All the Lonely People
Have you heard about the loneliness pill? According to researchers at the University of Chicago’s Brain Dynamics Laboratory, loneliness can be cured with medication. Scientists have determined that loneliness weakens immune systems leading to illness. People going through transitions, leaving for college, changing jobs, moving to a new community, or losing friends and family when aging, become socially isolated. Chronic loneliness can affect the brain and body.
Today, more people live alone, fewer are getting married, and fewer married couples are having children than ever before. In former days, people were surrounded by family as they aged. In our mobile society, family members scatter. Getting together happens less often. Family safety nets disappear. Growing older when alone is twice as daunting as when surrounded by family and friends. Loss of mobility, hearing, sight, or even purpose, isolates seniors which can lead to depression.
Loneliness can strike anywhere. Adults can feel lonely in a crowd or at a party. Children can feel alone at school. Teens can feel alone online. Feeling unwanted, unneeded, or useless, even temporarily, causes stress and sadness.
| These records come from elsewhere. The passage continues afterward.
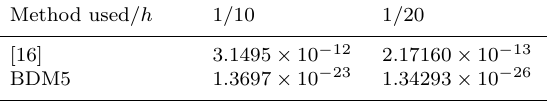
Table 6. Comparison of maximum absolute errors (MAE) on Example 2.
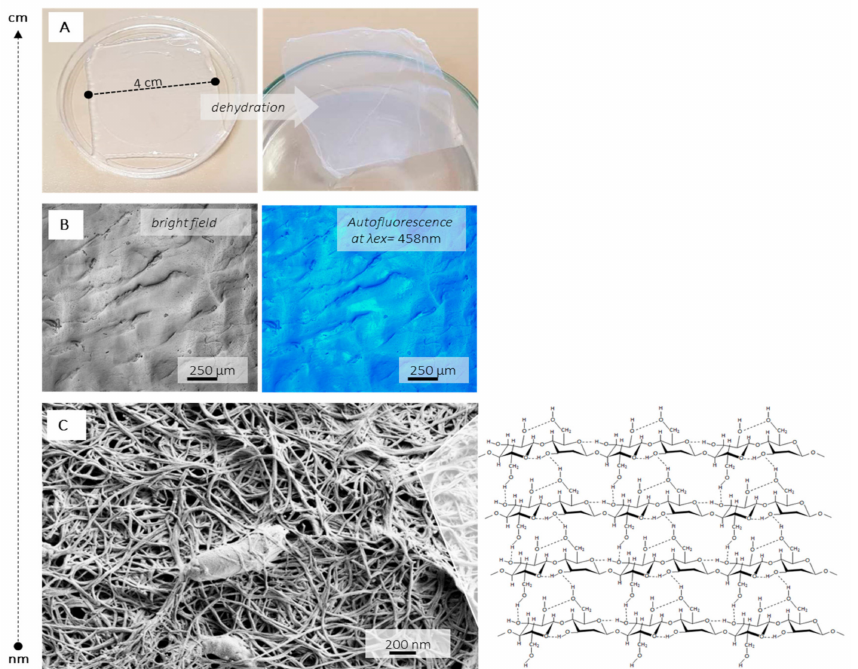
Figure 4. Di ff erent length-scale presentation of BC: ( A ) photographs of wet (left) and dry (right) BC membrane, ( B ) confocal fluorescent microscopy (CFM) image obtained under argon laser excitation at 458 nm from bright field and fluorescence channel, utilizing the cellulose autofluorescence and ( C ) high magnification scanning electron microscopy (SEM) image presenting entrapped K. xylinus bacteria and cellulose backbone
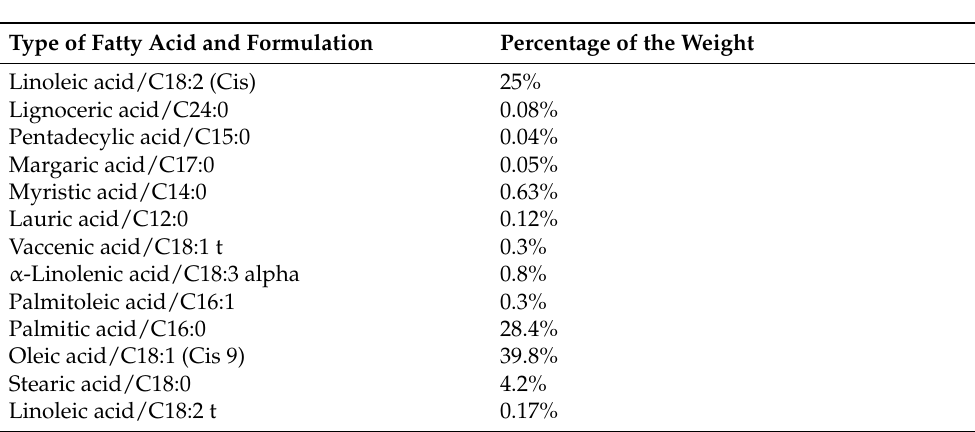
Table 8. Chemical characteristics of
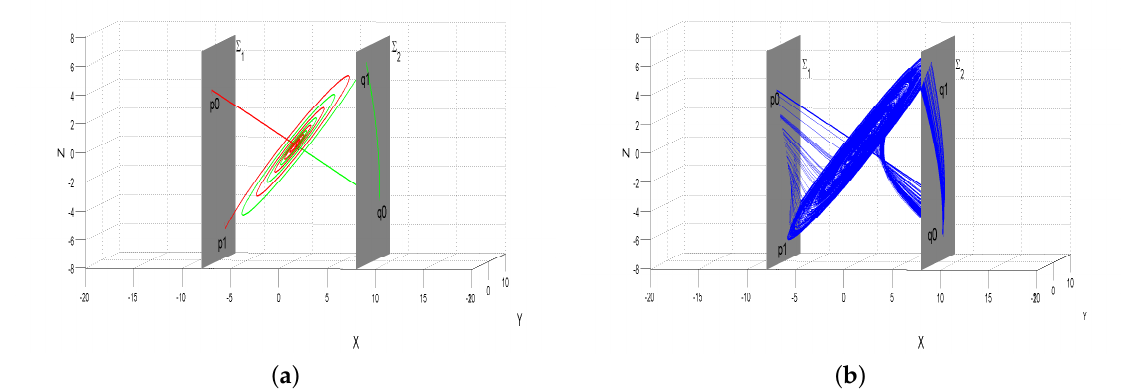
Figure 4. ( a ) The two homoclinic orbits of Example 4 e.g., adapted from Plew [15], with permission from American Society of Civil Engineers, 2011. are represented by red and green lines, respectively, which are both homoclinic to the saddle-focus equilibrium point p ; ( b ) A chaotic invariant set of Example 4 near the two homocliic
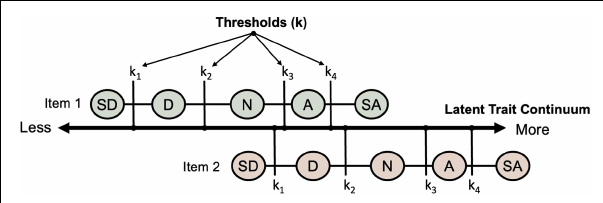
FIGURE 2 | Rating scale thresholds (where SD = strongly disagree; D = disagree; N = neutral; A = agree, and SA = strongly agree; each is assigned a numerical ordering of 1–5, respectively). The response category thresholds are represented along the latent continuum of the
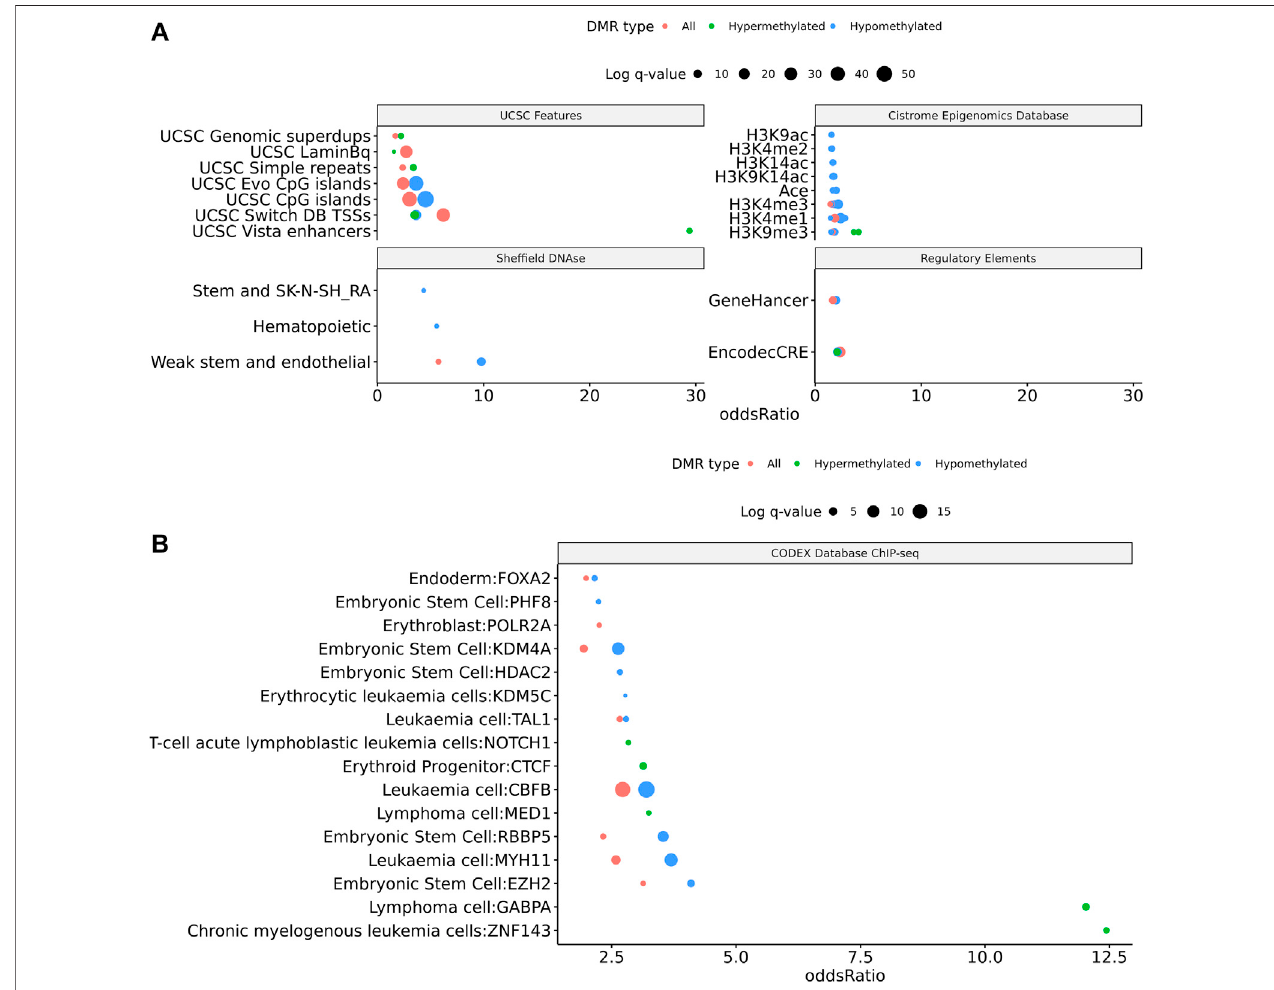
FIGURE 5 | 414 DMRs were detected in TS v. 46, XX which are largely hypomethylated and near protein coding regions. (A) Volcano plot of all regions detected colored by DMR type, hypermethylated, hypomethylated, or not signi fi cant with dashed lines at − log10 (0.1) and ±10% methylation difference. (B) Barplot of gene type annotations for all genes overlapping DMRs or the nearest gene when DMRs lack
Loneliness is daunting. In the classic Beatles’ song, “Eleanor Rigby,” Eleanor is socially isolated, sweeping up rice at the church after a wedding she didn’t attend, waiting at the window for someone who will never come. Father McKenzie “writing the words of a sermon that no one will hear,” darns his socks alone. Both lonely people, working at the same church, neither offering the other company. The chorus lays it all out, “Ah, look at all the lonely people. Where do they all belong?”
Belonging is the key. All people need to feel necessary and wanted. How can we make this happen? We must connect. Wouldn’t it have been wonderful if Father McKenzie had asked Eleanor’s opinion of his sermon? What if they had shared a quiet supper after the wedding? At the end of the song, Father McKenzie walks away from the grave of Eleanor. No one came to her funeral. He wipes Eleanor from his hands just as he does the dirt from her burial. If he had used those same hands to reach out in friendship to Eleanor, he might have cured both his loneliness and hers.
Before we turn to medication, we should turn to one another to make connections that support those who are lonely. Do we make time to visit elderly friends? Do we call our scattered family members? Do we invite our new neighbors to join us for supper? Do we open the doors of our clubs, churches, and community centers to everyone? Do we walk outside the doors and welcome people in? Are we looking for the lonely people?
During times of high risk for loneliness, times of transition, we must reach out to those around us. Loneliness is cured by connection. If you are lonely, reach out. If you know someone who is lonely, reach out. Making connections lifts the spirit and supports physical health. Look for the lonely people and help them belong. No pill necessary.